总体看,限养禁养是必要的,也是法律要求。划定限养禁养区,目的是保护饮用水水源保护区、风景名胜区、自然保护区的核心区和缓冲区,优化畜禽养殖产业布局、保障生态环境安全。但限养禁养也要依法进行,国家法律法规之外的其他规章和文件不得作为禁养区划定依据。

2007 年,国土资源部和农业部联合下发的 《关于促进规模化畜禽养殖有关用地政策通知》规定,各地在土地整理和新农村建设中,可以充分考虑规模化畜禽养殖的需要,预留用地空间,提供用地条件。任何地方不得以新农村建设或整治环境为由禁止和限制规模化畜禽养殖。

2017 年下发的《国务院办公厅关于加快推进畜禽养殖废弃物资源化利用的意见》,也明确提出三点原则:一是不该禁养的不能禁。要科学划定禁养区,防止盲目扩大禁养范围。二是该禁的要坚决禁,但要给予合理补偿。三是支持养殖场户转型升级,实现绿色发展。

可见,中央的精神和要求从来都是一以贯之的:统筹兼顾、有序推进;奖惩并举、疏堵结合。正确处理好环境保护和产业发展的关系,而不是简单地“一禁了之”。

针对一些地方对环保政策的片面理解、不当执行,近期,生态环境部、农业农村部下发通知,要求规范畜禽养殖禁养区划定和管理,坚决取消超出法律法规的禁养规定。

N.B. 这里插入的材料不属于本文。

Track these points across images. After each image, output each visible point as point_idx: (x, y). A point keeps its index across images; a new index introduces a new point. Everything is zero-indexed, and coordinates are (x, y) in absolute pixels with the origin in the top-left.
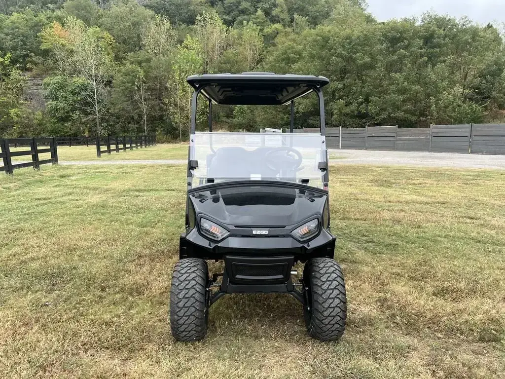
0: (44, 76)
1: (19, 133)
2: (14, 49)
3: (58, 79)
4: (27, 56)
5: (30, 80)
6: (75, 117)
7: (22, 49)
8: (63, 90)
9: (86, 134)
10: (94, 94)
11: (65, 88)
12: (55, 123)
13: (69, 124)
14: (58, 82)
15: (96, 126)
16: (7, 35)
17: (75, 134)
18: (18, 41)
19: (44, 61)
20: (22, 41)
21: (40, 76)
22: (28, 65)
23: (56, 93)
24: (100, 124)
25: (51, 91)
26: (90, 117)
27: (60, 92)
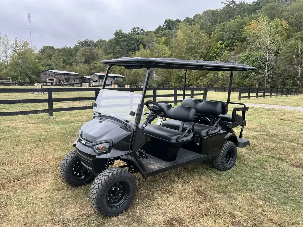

近年来,国家大力发展生猪标准化规模养殖,2018 年生猪养殖规模比重为49.1%,较2003 年提高了38.5 个百分点。同时,农业农村部门开展畜牧业绿色发展示范县创建活动,突出重点水网地区和主产区,整县推进粪便综合利用和病死猪无害化处理,做大生猪废弃物综合利用产业。业内普遍认为,在可养区,生猪养殖的污染总体已在法律规定范围内。从另一个角度来看,猪场有污染,首要的应是积极寻求治理之道,在粪污处理上想办法,而不是一禁了之。

对生猪养殖来说,既要保供给又要保环境,找到这样一个平衡点是可行的。合理安排养殖用地,为恢复生猪生产创造空间,既是眼下之急,更是长远之计。要鼓励通过资源环境补偿、跨区合作养殖等方式,形成销区补偿产区的长效机制,保障猪肉的长期稳定供应。

生猪养殖是关乎国计民生的重要产业,猪肉是我国大多数居民最主要的肉食品。稳定生猪生产,保障猪肉供应,事关“三农”发展、群众生活和经济社会发展大局。此次猪肉价格持续上涨所暴露出的深层次问题再次为生猪产业敲响了警钟,换个角度看,这可能有利于生猪产业的转型升级。而《关于稳定生猪生产促进转型升级的意见》的出台以及多部门的多措并举,必将进一步助推生猪生产向高质量发展迈进。或许在不远的将来,“猪周期”将不再是我国生猪产业的顽疾。